The gap went out to 5.15 before Alberto Contador decided to go for the stage win. The Spaniard asked Sergio Paulinho to up the pace and in just 10km, the Portuguese took back a minute. Ivan Rovny came to the fore to lend him a hand but the escapees were quick to respond, neutralizing the gap.


The escapees quickly responded to the increased pace but as soon as the gap stabilized, Tinkoff just added more firepower to the chase. Paulinho, Rovny, Michael Gogl and Manuele Boaro traded pulls on the front and had already reduced the gap to 3.15 when they entered the final 70km.


Stybar wins the sprint

The gap came down to 2.15 before the escapees managed to stabilize the situation. For a long time, it was a huge battle between the two groups as the gap was totally unchanged for several kilometres.

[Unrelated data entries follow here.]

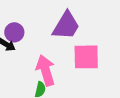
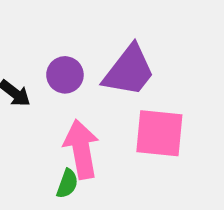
purple circle: (14, 32) -> (65, 75), moved

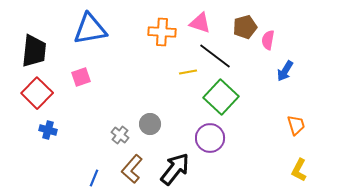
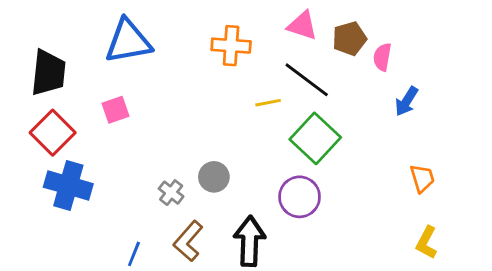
pink triangle: (200, 23) -> (302, 26), moved
blue cross: (48, 130) -> (68, 185), size x1.8
black arrow: (175, 169) -> (250, 241), turned -36

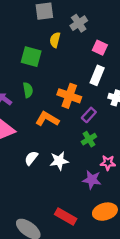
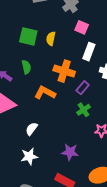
yellow semicircle: (55, 40) -> (51, 38), moved
pink square: (100, 48) -> (82, 27), moved
white star: (59, 161) -> (29, 156), moved
purple star: (92, 180) -> (70, 152), moved

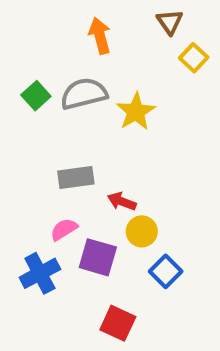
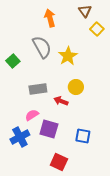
gray semicircle: (84, 94) -> (42, 47), turned 75
green square: (36, 96) -> (13, 61), moved
yellow circle: (142, 231) -> (76, 87), moved
blue square: (166, 271) -> (83, 136), turned -35

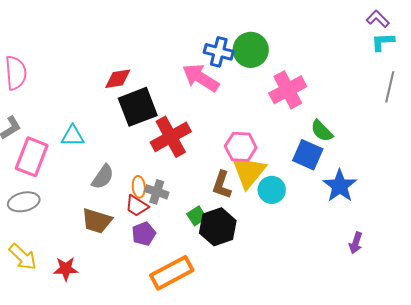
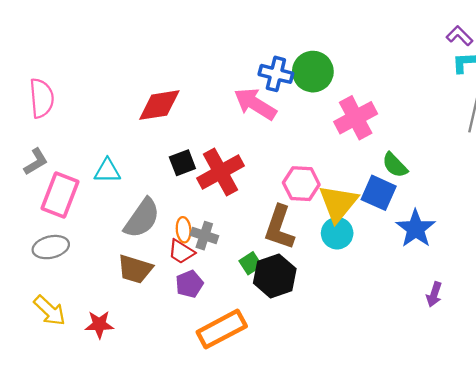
red diamond: (118, 79) -> (159, 105), size x1.4
black square: (138, 107) -> (182, 163), moved, size x0.6
yellow triangle: (249, 172) -> (338, 203), moved
gray semicircle: (103, 177) -> (142, 218), size x1.4
brown L-shape: (222, 185) -> (279, 227), size x1.4

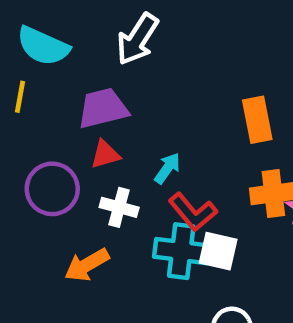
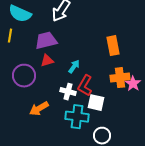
white cross: (119, 207) -> (68, 92), moved
red L-shape: (193, 212) -> (85, 86), turned 70
cyan cross: (181, 251) -> (77, 117), moved

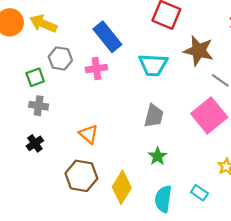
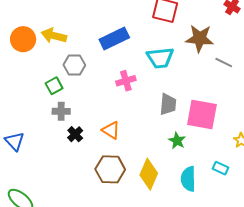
blue rectangle: (107, 37) -> (114, 39), turned -68
pink cross: (96, 69) -> (126, 81), moved
pink square: (209, 115) -> (202, 114), moved, turned -32
black cross: (35, 143) -> (75, 134), moved

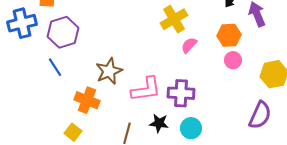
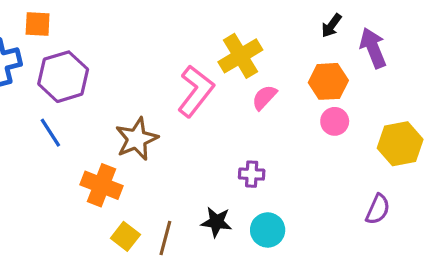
pink L-shape: (146, 89) -> (196, 91), moved, turned -44
purple cross: (181, 93) -> (252, 174), size x0.6
purple semicircle: (260, 115) -> (378, 209), size x0.7
yellow square: (73, 132) -> (125, 236), moved

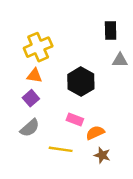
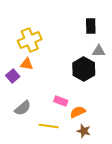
black hexagon: (81, 82) -> (84, 69), moved
purple square: (31, 98) -> (13, 76), moved

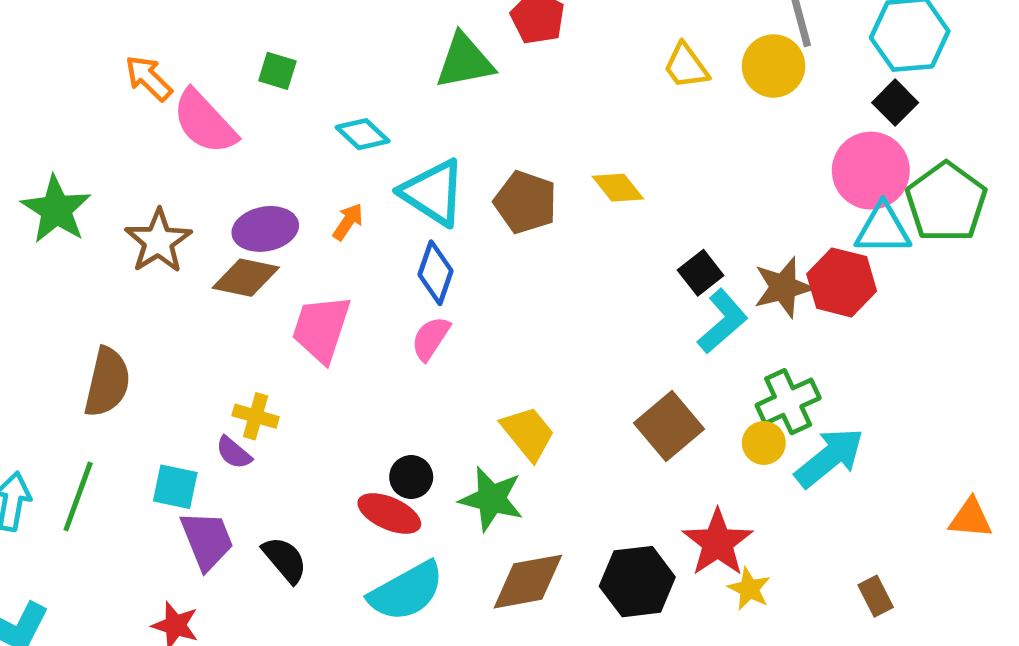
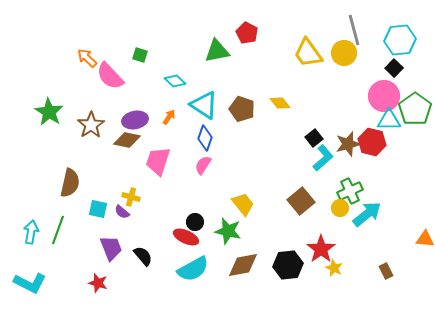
yellow trapezoid: (686, 66) -> (308, 53), size x1.5
cyan square: (175, 487) -> (98, 209), moved

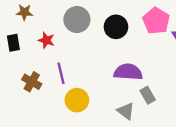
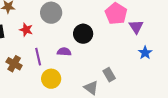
black circle: (116, 27) -> (83, 34), moved
purple semicircle: (128, 72) -> (64, 52), moved, size x0.6

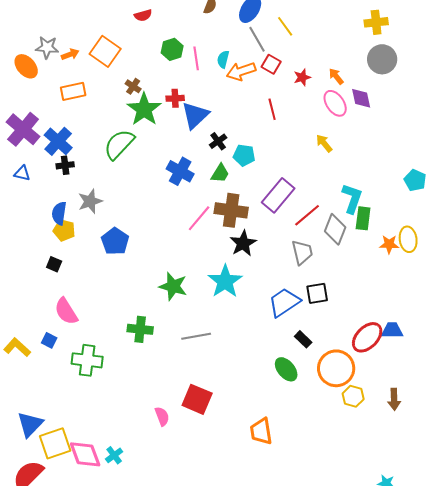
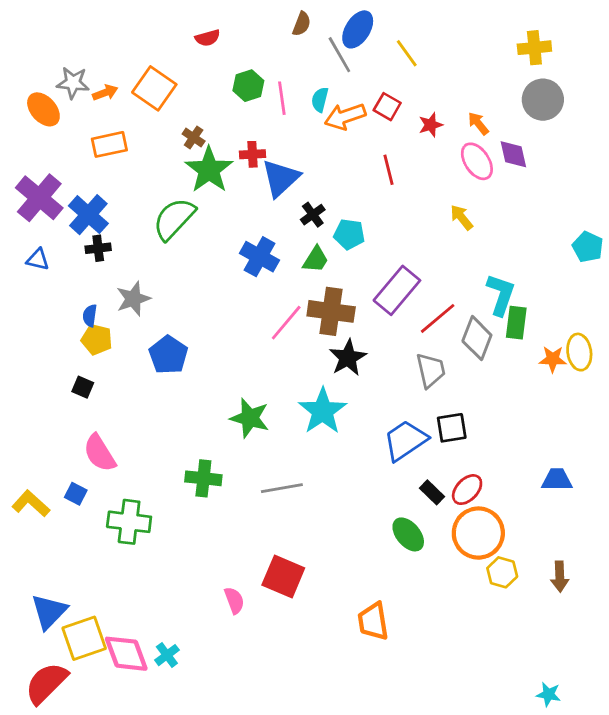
gray line: (257, 39) -> (339, 55), moved
cyan pentagon: (415, 180) -> (588, 247), moved
blue semicircle: (59, 213) -> (90, 316), size x0.7
red ellipse: (367, 337) -> (467, 490), moved, size x0.7

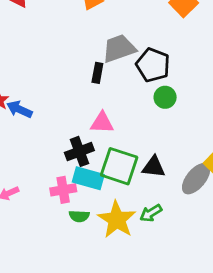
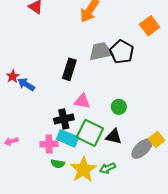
black pentagon: (153, 65) -> (122, 52), moved
black rectangle: (97, 73) -> (69, 69), moved, size x1.5
green circle: (165, 97) -> (119, 107), moved

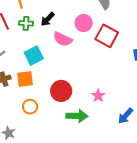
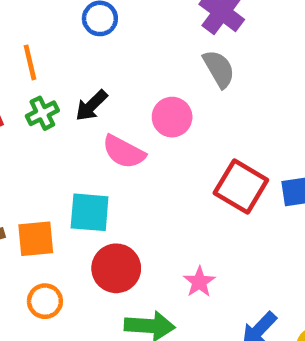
green cross: (26, 23) -> (42, 113), turned -32
red square: (107, 36) -> (241, 187), moved
cyan square: (34, 56) -> (90, 212), moved, turned 30

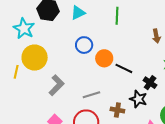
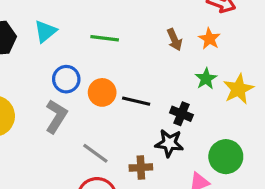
green line: (117, 16) -> (105, 38), moved, turned -72
gray L-shape: (56, 85) -> (56, 116), moved
gray line: (91, 95) -> (95, 153), turned 66

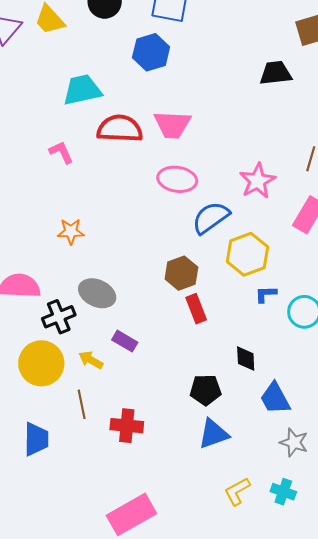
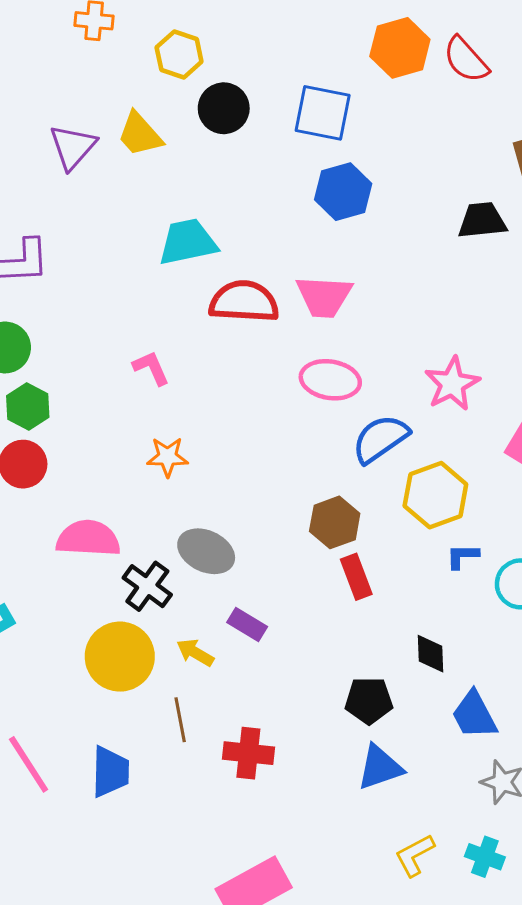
blue hexagon: (151, 52) -> (343, 192), moved
pink L-shape: (61, 152) -> (151, 368), moved
black cross: (59, 317) -> (147, 586), turned -32

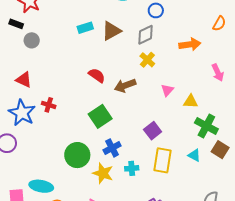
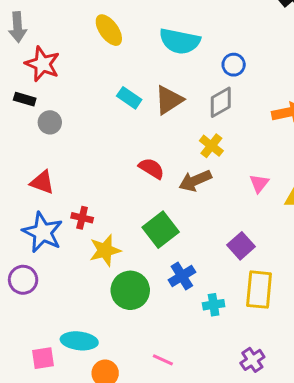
cyan rectangle: (85, 28) -> (129, 98), turned 56
yellow cross: (147, 60) -> (211, 146), moved
yellow star: (103, 173) -> (105, 250), moved, turned -30

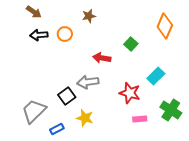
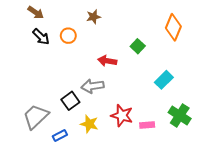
black arrow: (39, 35) -> (41, 37), turned -132
red star: (130, 93) -> (122, 116), moved

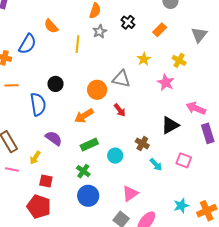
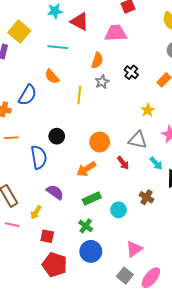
gray triangle: (121, 79) -> (138, 140), moved
cyan arrow: (156, 164) -> (156, 163), moved
red pentagon: (39, 207) -> (55, 265), moved

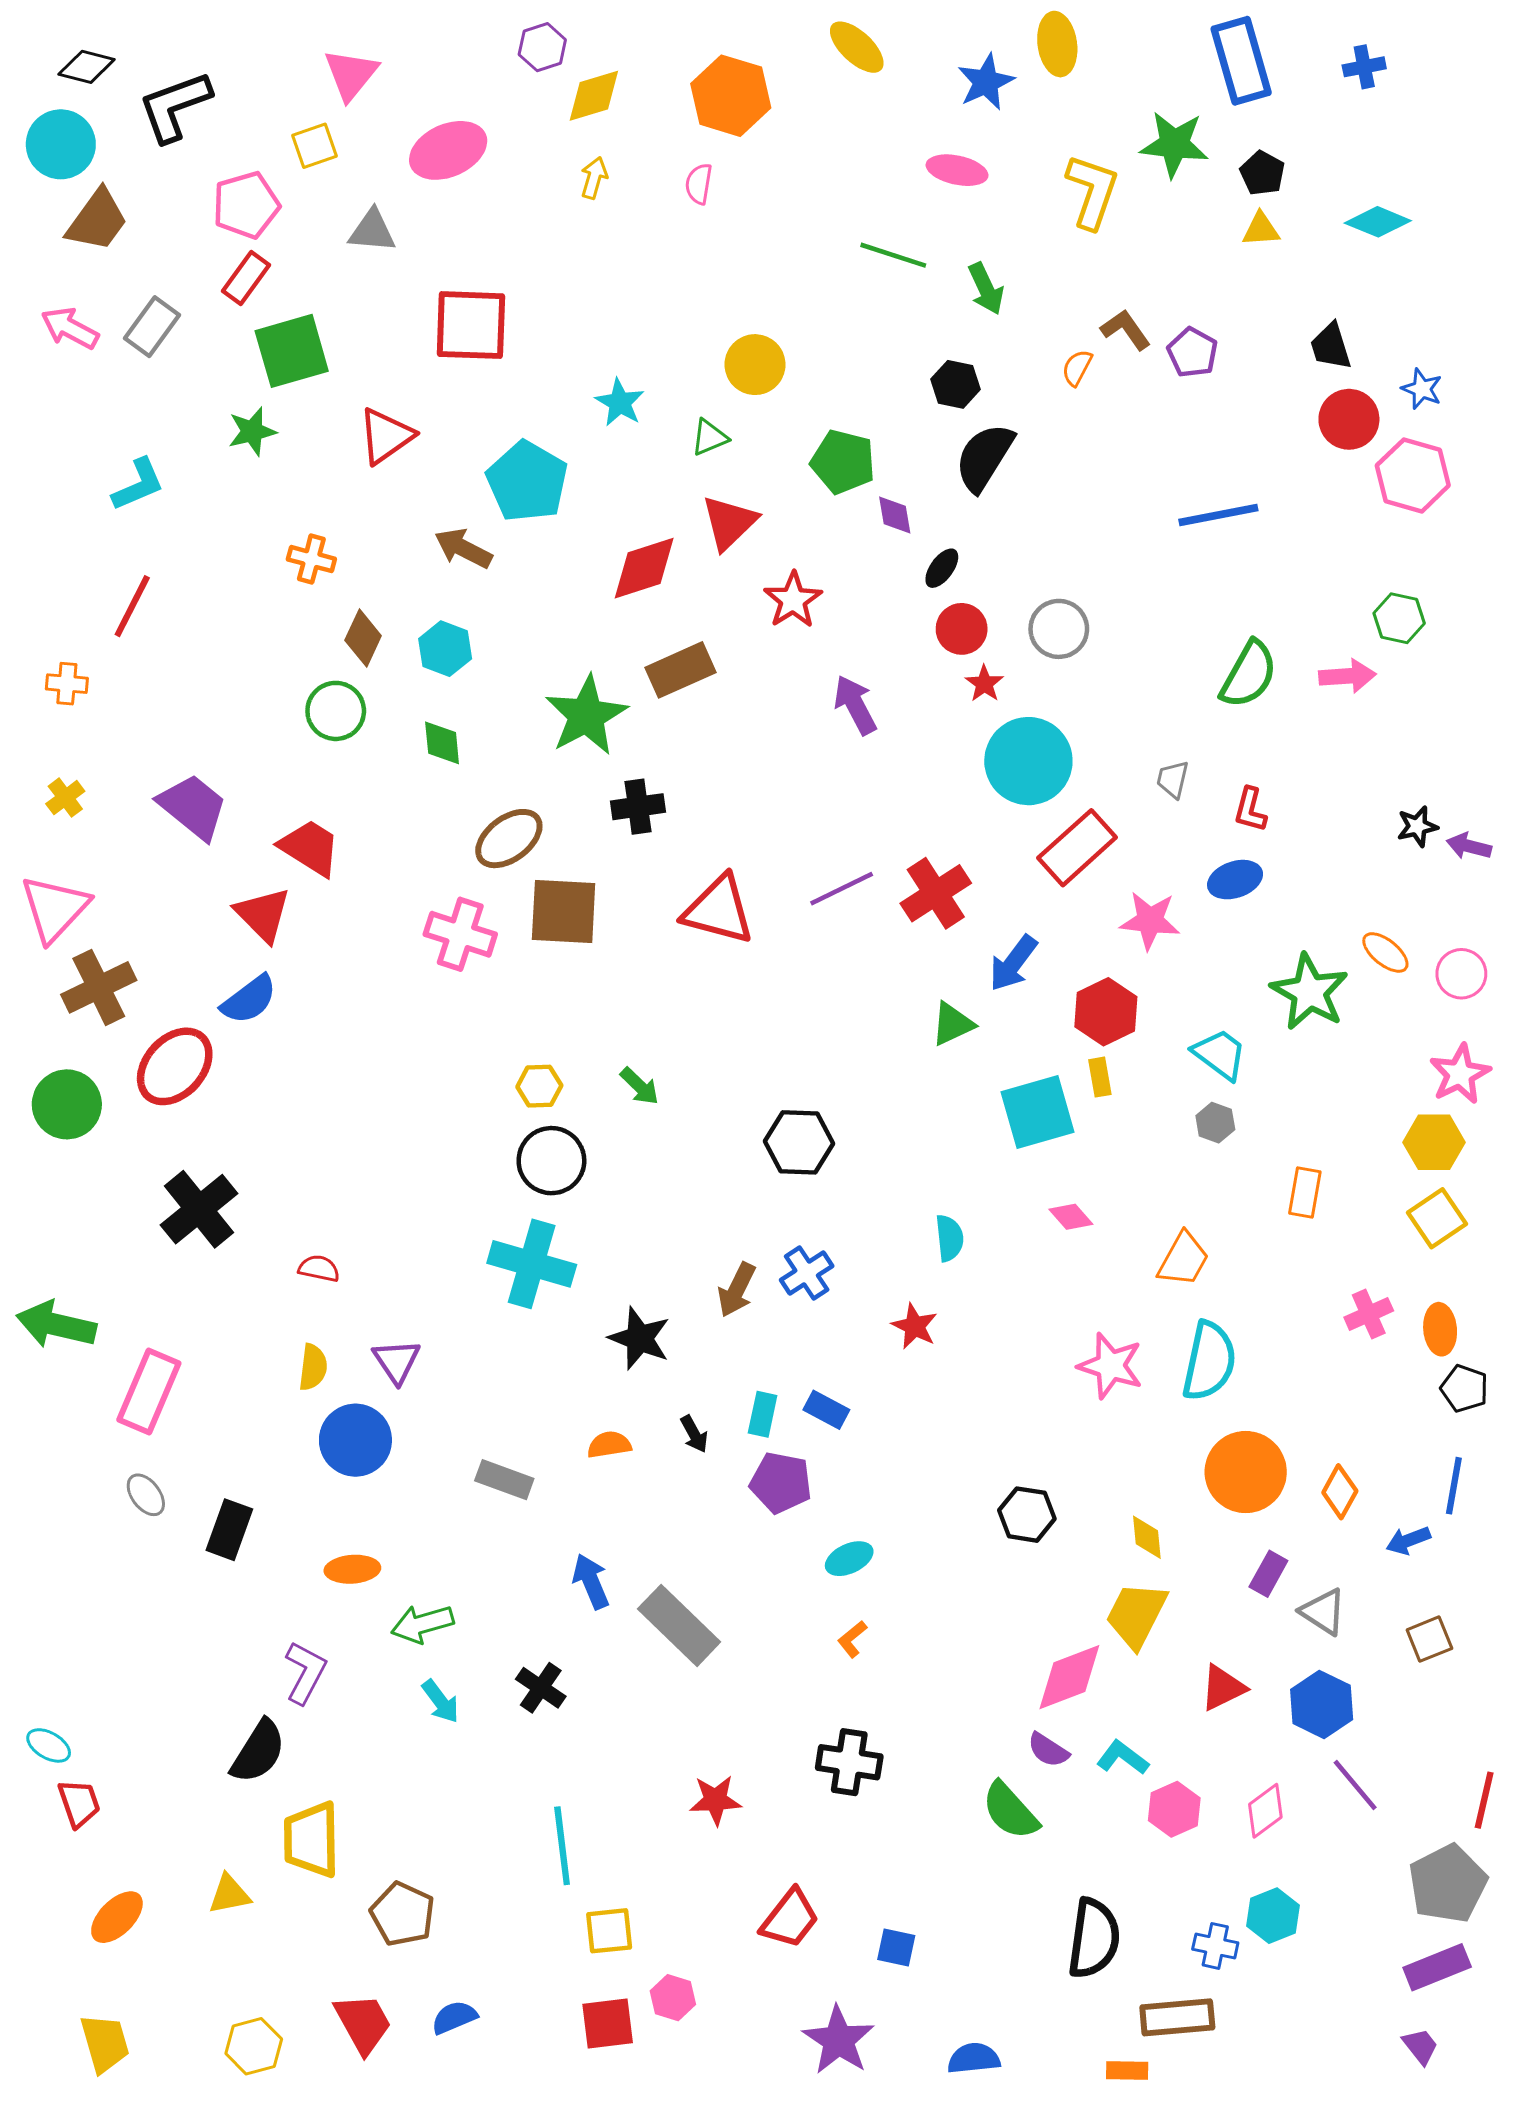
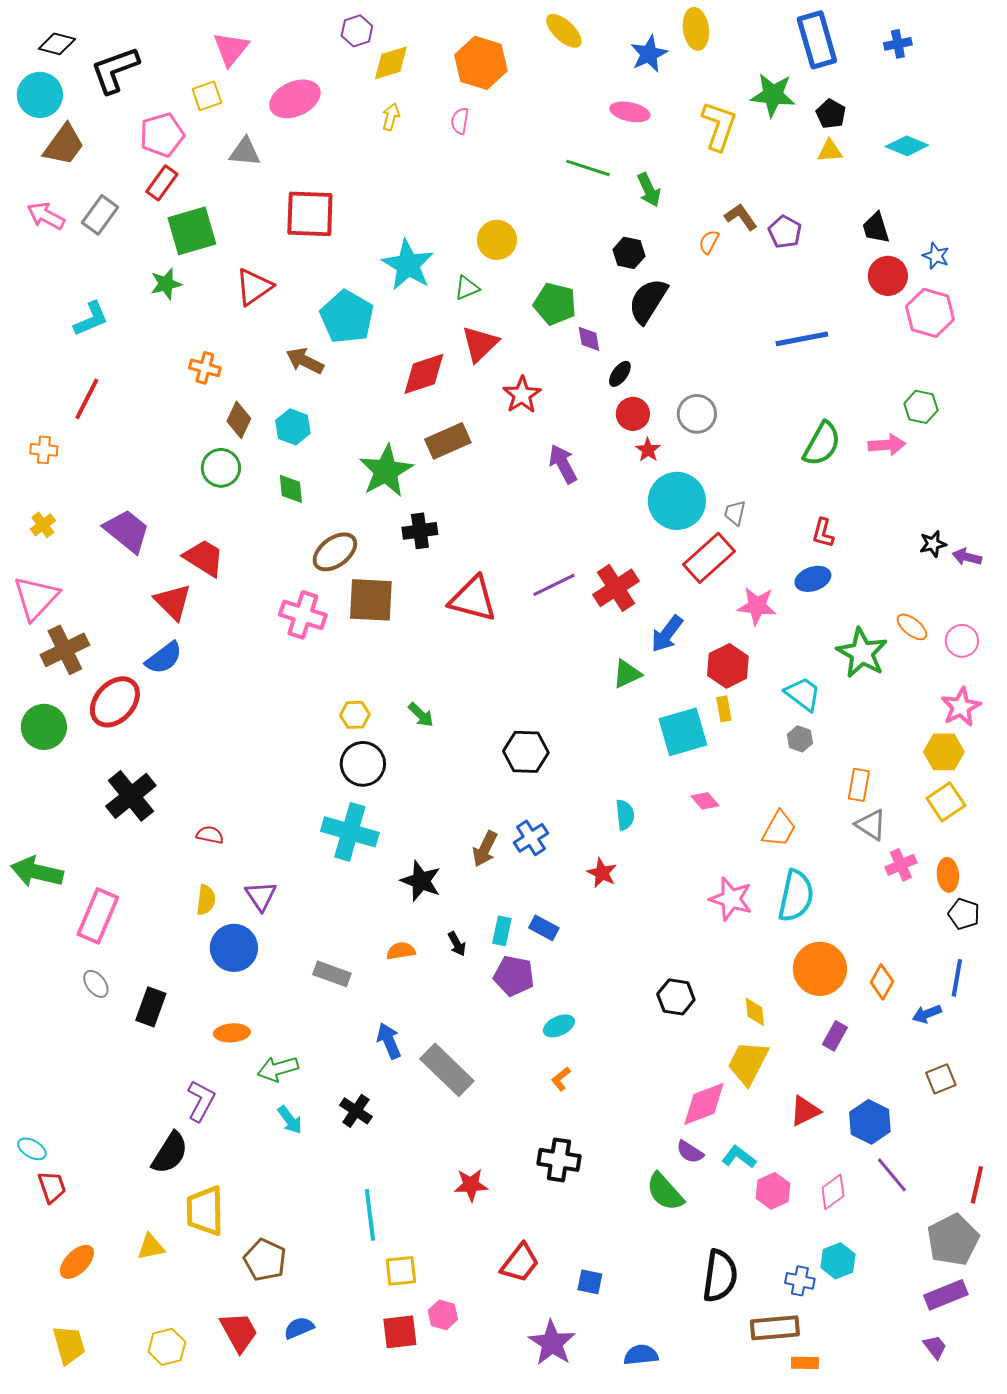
cyan star: (620, 403) -> (408, 265), size x1.6
gray trapezoid: (1173, 779) -> (735, 513), moved
gray triangle: (1323, 1612) -> (871, 825), moved
orange rectangle: (1127, 2071) -> (805, 1363), moved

With a little less than 50km to go, Stybar protected Gianni Meersman’s green jersey when he beat Bakelants and Pfingsten in the intermediate sprint. At this point, Rovny, Boaro, Gogl and Paulinho upped the pace and so the gap was only 1.30 with 40km to go.


The attacking starts

With gap melting away, the attacking started in the front group and it was Machado who launched the first move. He failed to get clear and instead it was van Rensburg who surged clear. The South African stayed clear for a few kilometres but he was soon back in the fold.


The attacks ended the cooperation in the break and as Tinkoff also put Yury Trofimov on the front, the gap came down even faster. With 30km to go, it was only a single minute.


A fight for position

Stybar was very active in the break and his huge turns contributed to keeping the gap stable at a minute. However, the attacking started again with 20km to go where van Rensburg and Pfingsten gave it an unsuccessful shot.


The group cooperated for a few kilometres before Madrazo attacked with 12km to go but the group was back together as they hit the final 10km with an advantage of 50 seconds. At this point, the fight for position started in the peloton and as the gap came down to 20 seconds, Pfingsten and Madrazo tried to attack.


While the pair was joined by Armee and Fröhlinger and tried to build an advantage, Orica-BikeExchange hit the front with Magnus Cort. Moments later, the quartet was brought back and the group was back together as they hit the climb where the action unfolded.